:: Job ::
Across the entries below, how many lines have the string "Sequence" in them? Reply with only the number.
== Records to process ==
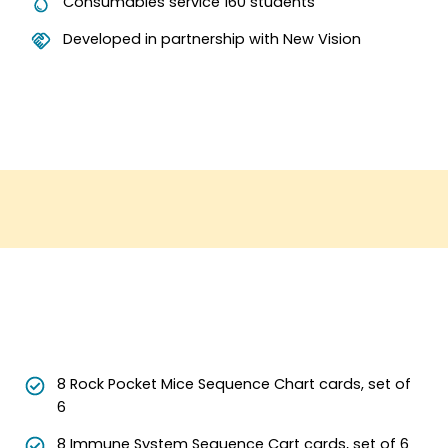
Consumables service 160 students
Developed in partnership with New Vision
8 Rock Pocket Mice Sequence Chart cards, set of
6
8 Immune System Sequence Cart cards, set of 6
===
:: Solution to the problem ::
2